Keywords: ATM; DNA damage response pathway genes; PARP1; Rheumatoid arthritis; TP53; TREX1.

Fig. 1

Expression analysis of PARP1 gene in RA patients. (A) Significant downregulation of PARP1 gene was observed in RA compared to controls. (B) Non significant association of PARP1 gene with different gender (males vs. females) and age group (< 45years vs. > 45years) of RA patients. (C) Significant deregulation of PARP1 gene in different clinicopathological parameters of RA patients such as Anti-CCP, ESR, and CRP. (D) Significant downregulation of PARP1 gene was observed in RA patients using the different treatment modalities such as methotrexate and biologics. Level of significance p < 0.05.

Fig. 2

Expression analysis of ATM gene in RA patients. (A) Significant downregulation of ATM gene was observed in RA patients compared to controls. (B) Non-significant association of ATM gene with different gender (males vs. females) and age group (< 45years vs. > 45years) of RA patients. (C) Significant deregulation of the ATM gene was observed in different clinicopathological parameters of RA patients such as Anti-CCP, ESR, and CRP. (D) Significant downregulation of ATM gene was observed in RA patients using the methotrexate compared to patients using biologics. Level of significance p < 0.05.

Fig. 3

Expression analysis of TP53 gene in RA patients. (A) Significant downregulation of TP53 gene was observed in RA compared to controls. (B) Non-significant downregulation TP53 gene in different gender (males vs. females) and age group (< 45years vs. > 45years) of RA patients. (C) Significant downregulated expression of the TP53 gene was observed in different clinicopathological parameters of RA patients such as Anti-CCP, ESR, and CRP. (D) Significant downregulated expression level of TP53 gene was observed in patients using the methotrexate compared to patients using biologics.
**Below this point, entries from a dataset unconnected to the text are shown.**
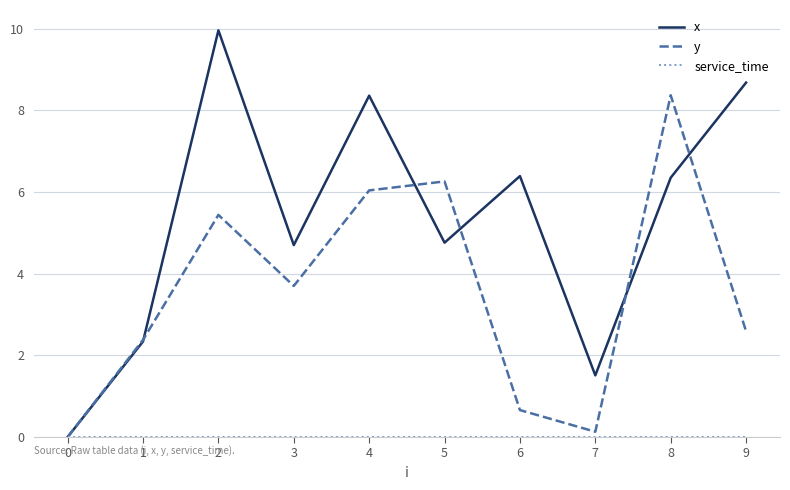

What is the maximum value shown in the chart?

10.0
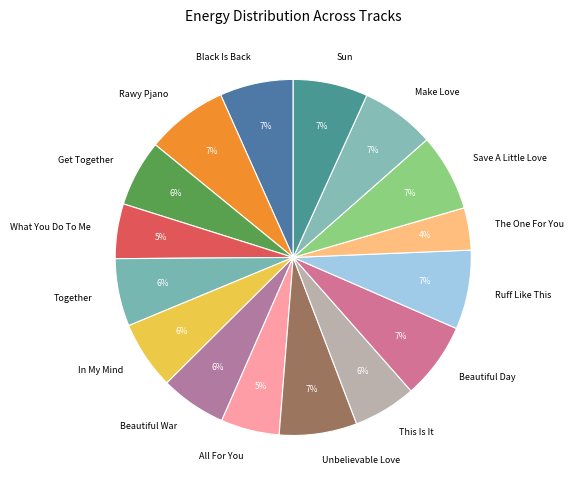

Is it true that All For You is 1% of the pie?

False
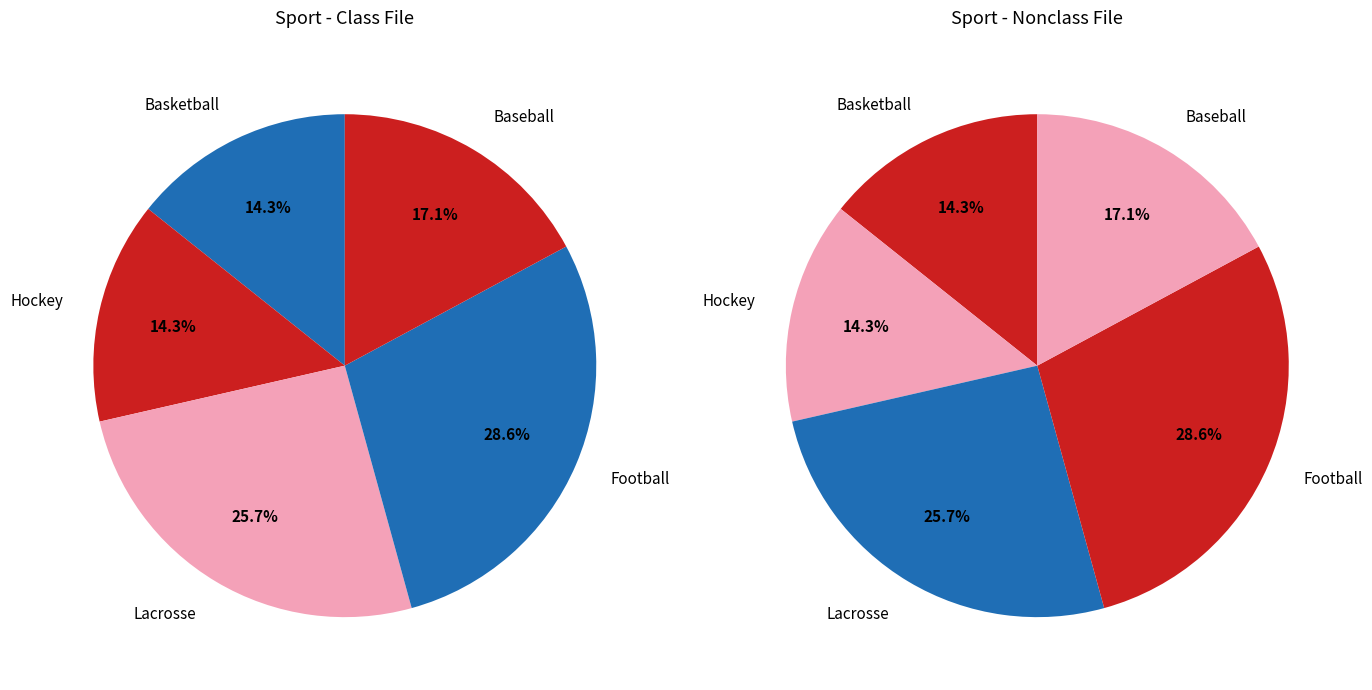

Is there any slice that represents more than half of the pie?

No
Level of significance p < 0.05.

Fig. 4

Expression analysis of TREX1 gene in RA patients. (A) Significant downregulation of TREX1 gene was observed in RA compared to controls. (B) Non-significant difference in the expression level of the TREX1 gene was observed in different gender (males vs. females) and age group (< 45years vs. > 45years) of RA patients. (C) Significant downregulated expression level of the TREX1 gene was observed in different clinicopathological parameters of RA patients such as Anti-CCP, ESR, and CRP. (D) Significant downregulated expression level of the TREX1 gene was observed in patients using the methotrexate compared to patients using biologics. Level of significance p < 0.05.

Fig. 5

Measurement of diagnostic value of selected genes in RA patients using the ROC curve analysis. Area under the curve (AUC) was generated to measure the diagnostic value of (A) PARP1 (specificity 100% and sensitivity 100%), (B) ATM (specificity 100% and sensitivity 100%), (C) TP53 PARP1 (specificity 100% and sensitivity 100.

Fig. 6

Linkage disequilibrium (LD) was used to measure the nonrandom co-occurrence of alleles at different loci in RA patients and controls. LD frequency was measured for the selected SNPs of DNA damage response pathway genes. Strong LD was observed in (A) controls, (B) patients.